## Record extracts

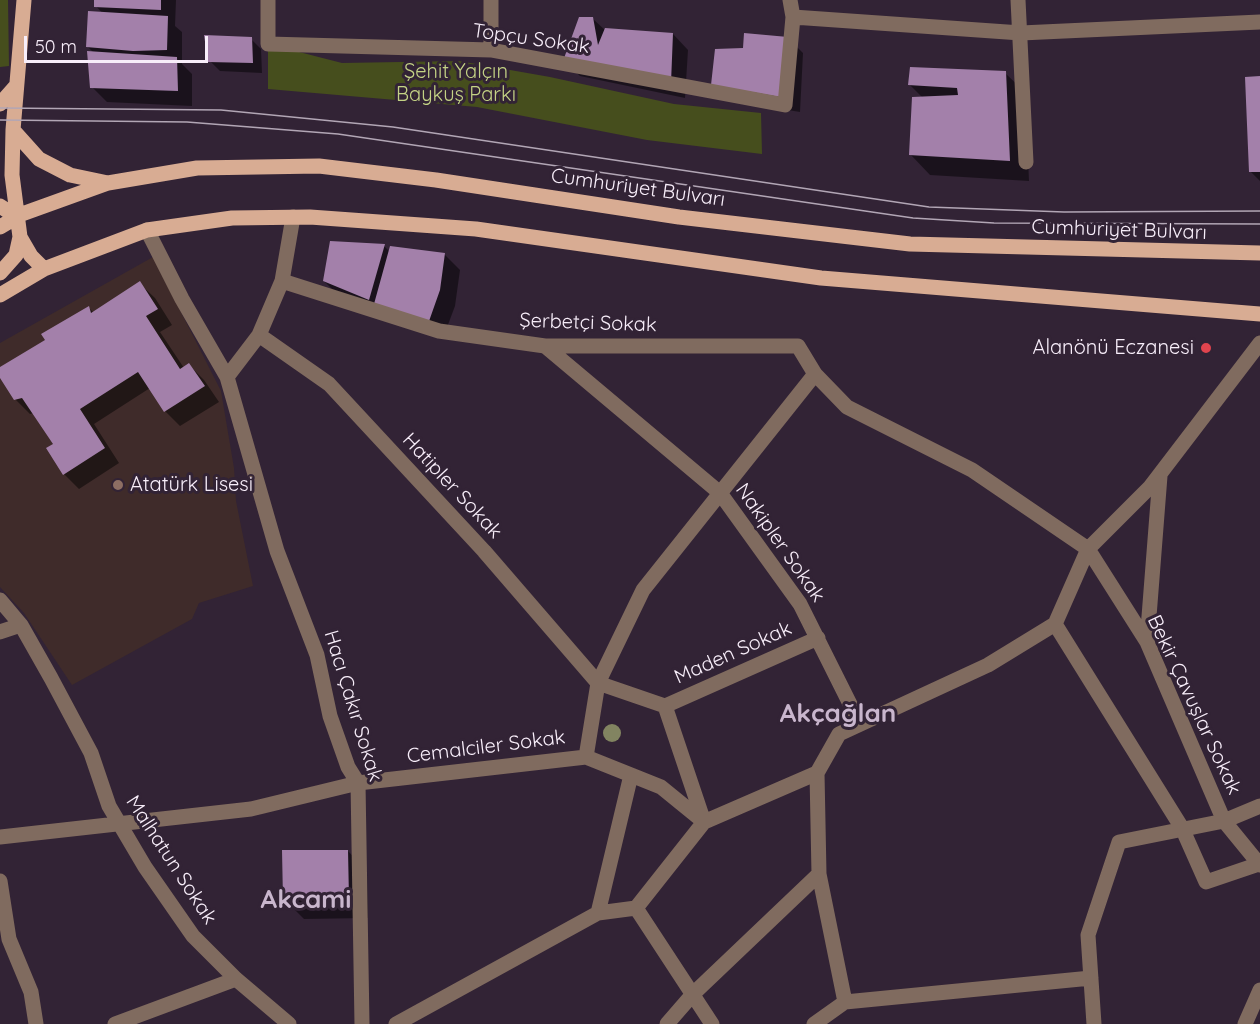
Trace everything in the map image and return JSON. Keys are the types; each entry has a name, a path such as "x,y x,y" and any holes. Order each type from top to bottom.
{"main road":[{"path":"0,273 16,255 20,237 12,175 16,86 24,0"},
{"path":"0,104 16,86"},
{"path":"13,130 39,159 70,175 108,183"},
{"name":"Cumhuriyet Bulvarı","path":"0,227 17,217 108,183 197,168 319,166 436,180 679,217 910,244 1260,254"},
{"path":"0,206 17,217"},
{"path":"0,295 44,269 147,230 232,218 293,217 476,229 821,278 1260,314"},
{"path":"20,237 31,256 44,269"}],"street":[{"name":"Topçu Sokak","path":"268,0 268,44 491,50 785,105 793,17"},
{"path":"491,0 491,50"},
{"path":"790,0 793,17 1022,33 1260,22"},
{"path":"1018,0 1022,33 1026,162"},
{"path":"227,377 259,335 282,280 293,217"},
{"name":"Hacı Çakır Sokak","path":"147,230 182,299 227,377 277,551 317,655 330,716 348,767 358,783 362,1024"},
{"name":"Şerbetçi Sokak","path":"282,280 440,331 545,346 798,346 815,374"},
{"name":"Hatipler Sokak","path":"259,335 329,384 484,551 598,683"},
{"path":"845,1002 819,874 817,773 839,734 988,665 1055,624 1088,549 1160,476 1260,343"},
{"name":"Nakipler Sokak","path":"545,346 720,493 800,604 860,724"},
{"path":"704,822 661,787 585,757 598,683 643,590 815,374"},
{"name":"Bekir Çavuşlar Sokak","path":"815,374 847,406 972,470 1088,549 1147,642 1224,821 1260,865"},
{"path":"1147,642 1160,476"},
{"name":"Malhatun Sokak","path":"0,600 21,625 91,753 109,806 145,867 193,936 236,979 289,1024"},
{"path":"1055,624 1182,828 1206,882 1260,865"},
{"path":"0,632 21,625"},
{"name":"Maden Sokak","path":"665,706 818,638"},
{"path":"598,683 665,706 704,822"},
{"name":"Cemalciler Sokak","path":"0,837 251,809 358,783 585,757"},
{"path":"396,1024 598,913 636,908 704,822 817,773"},
{"path":"598,913 631,775"},
{"path":"1094,1024 1088,935 1119,842 1224,821 1260,806"},
{"path":"667,1024 693,994 819,874"},
{"path":"0,881 9,939 31,992 36,1024"},
{"path":"636,908 712,1024"},
{"path":"814,1024 845,1002 1091,978"},
{"path":"115,1024 236,979"},
{"path":"1245,1024 1260,990"}],"shaded area":[{"name":"Atatürk Lisesi","path":"153,257 221,391 234,468 236,501 253,586 199,603 192,619 72,685 24,613 0,587 0,343"}],"green space":[{"path":"0,0 8,0 9,66 0,67"},
{"name":"Şehit Yalçın Baykuş Parkı","path":"268,44 342,63 459,61 550,77 674,104 761,113 762,154 647,140 477,107 268,89"}],"building":[{"path":"94,0 161,0 161,10 94,7"},
{"path":"88,11 168,16 167,50 133,51 86,47"},
{"path":"579,17 593,17 598,45 605,28 673,33 671,83 563,61"},
{"path":"744,33 788,37 786,98 711,85 715,49 743,48"},
{"path":"204,35 252,37 253,63 208,62"},
{"path":"87,51 177,57 178,91 90,88"},
{"path":"910,67 1006,71 1010,161 909,155 912,97 958,95 957,88 908,85"},
{"path":"1260,76 1260,172 1249,172 1245,77"},
{"path":"330,241 385,244 369,300 323,281"},
{"path":"390,246 445,253 440,290 428,324 374,304"},
{"path":"140,281 158,309 146,316 180,369 189,363 205,386 164,412 138,372 80,409 105,448 63,475 46,448 53,444 22,398 14,400 0,378 0,367 45,340 41,334 89,306 91,313"},
{"path":"282,850 348,850 349,899 283,900"}],"tram line":[{"path":"0,108 221,110 393,127 929,207 1064,212 1260,211"},
{"path":"0,120 187,122 338,134 913,218 994,223 1260,224"}],"place":[{"name":"Alanönü Eczanesi","path":"1206,348"},
{"name":"Atatürk Lisesi","path":"118,485"}],"district":[{"name":"Akçağlan","path":"838,714"},
{"name":"Akcami","path":"306,900"}]}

## Exercise directions
All of the entries must be reproduced exactly, apart from the pictures, which are to be dropped.

## Response below
Trace everything in the map image and return JSON. Keys are the types; each entry has a name, a path such as "x,y x,y" and any holes. Order each type from top to bottom.
{"main road":[{"path":"0,273 16,255 20,237 12,175 16,86 24,0"},
{"path":"0,104 16,86"},
{"path":"13,130 39,159 70,175 108,183"},
{"name":"Cumhuriyet Bulvarı","path":"0,227 17,217 108,183 197,168 319,166 436,180 679,217 910,244 1260,254"},
{"path":"0,206 17,217"},
{"path":"0,295 44,269 147,230 232,218 293,217 476,229 821,278 1260,314"},
{"path":"20,237 31,256 44,269"}],"street":[{"name":"Topçu Sokak","path":"268,0 268,44 491,50 785,105 793,17"},
{"path":"491,0 491,50"},
{"path":"790,0 793,17 1022,33 1260,22"},
{"path":"1018,0 1022,33 1026,162"},
{"path":"227,377 259,335 282,280 293,217"},
{"name":"Hacı Çakır Sokak","path":"147,230 182,299 227,377 277,551 317,655 330,716 348,767 358,783 362,1024"},
{"name":"Şerbetçi Sokak","path":"282,280 440,331 545,346 798,346 815,374"},
{"name":"Hatipler Sokak","path":"259,335 329,384 484,551 598,683"},
{"path":"845,1002 819,874 817,773 839,734 988,665 1055,624 1088,549 1160,476 1260,343"},
{"name":"Nakipler Sokak","path":"545,346 720,493 800,604 860,724"},
{"path":"704,822 661,787 585,757 598,683 643,590 815,374"},
{"name":"Bekir Çavuşlar Sokak","path":"815,374 847,406 972,470 1088,549 1147,642 1224,821 1260,865"},
{"path":"1147,642 1160,476"},
{"name":"Malhatun Sokak","path":"0,600 21,625 91,753 109,806 145,867 193,936 236,979 289,1024"},
{"path":"1055,624 1182,828 1206,882 1260,865"},
{"path":"0,632 21,625"},
{"name":"Maden Sokak","path":"665,706 818,638"},
{"path":"598,683 665,706 704,822"},
{"name":"Cemalciler Sokak","path":"0,837 251,809 358,783 585,757"},
{"path":"396,1024 598,913 636,908 704,822 817,773"},
{"path":"598,913 631,775"},
{"path":"1094,1024 1088,935 1119,842 1224,821 1260,806"},
{"path":"667,1024 693,994 819,874"},
{"path":"0,881 9,939 31,992 36,1024"},
{"path":"636,908 712,1024"},
{"path":"814,1024 845,1002 1091,978"},
{"path":"115,1024 236,979"},
{"path":"1245,1024 1260,990"}],"shaded area":[{"name":"Atatürk Lisesi","path":"153,257 221,391 234,468 236,501 253,586 199,603 192,619 72,685 24,613 0,587 0,343"}],"green space":[{"path":"0,0 8,0 9,66 0,67"},
{"name":"Şehit Yalçın Baykuş Parkı","path":"268,44 342,63 459,61 550,77 674,104 761,113 762,154 647,140 477,107 268,89"}],"building":[{"path":"94,0 161,0 161,10 94,7"},
{"path":"88,11 168,16 167,50 133,51 86,47"},
{"path":"579,17 593,17 598,45 605,28 673,33 671,83 563,61"},
{"path":"744,33 788,37 786,98 711,85 715,49 743,48"},
{"path":"204,35 252,37 253,63 208,62"},
{"path":"87,51 177,57 178,91 90,88"},
{"path":"910,67 1006,71 1010,161 909,155 912,97 958,95 957,88 908,85"},
{"path":"1260,76 1260,172 1249,172 1245,77"},
{"path":"330,241 385,244 369,300 323,281"},
{"path":"390,246 445,253 440,290 428,324 374,304"},
{"path":"140,281 158,309 146,316 180,369 189,363 205,386 164,412 138,372 80,409 105,448 63,475 46,448 53,444 22,398 14,400 0,378 0,367 45,340 41,334 89,306 91,313"},
{"path":"282,850 348,850 349,899 283,900"}],"tram line":[{"path":"0,108 221,110 393,127 929,207 1064,212 1260,211"},
{"path":"0,120 187,122 338,134 913,218 994,223 1260,224"}],"place":[{"name":"Alanönü Eczanesi","path":"1206,348"},
{"name":"Atatürk Lisesi","path":"118,485"}],"district":[{"name":"Akçağlan","path":"838,714"},
{"name":"Akcami","path":"306,900"}]}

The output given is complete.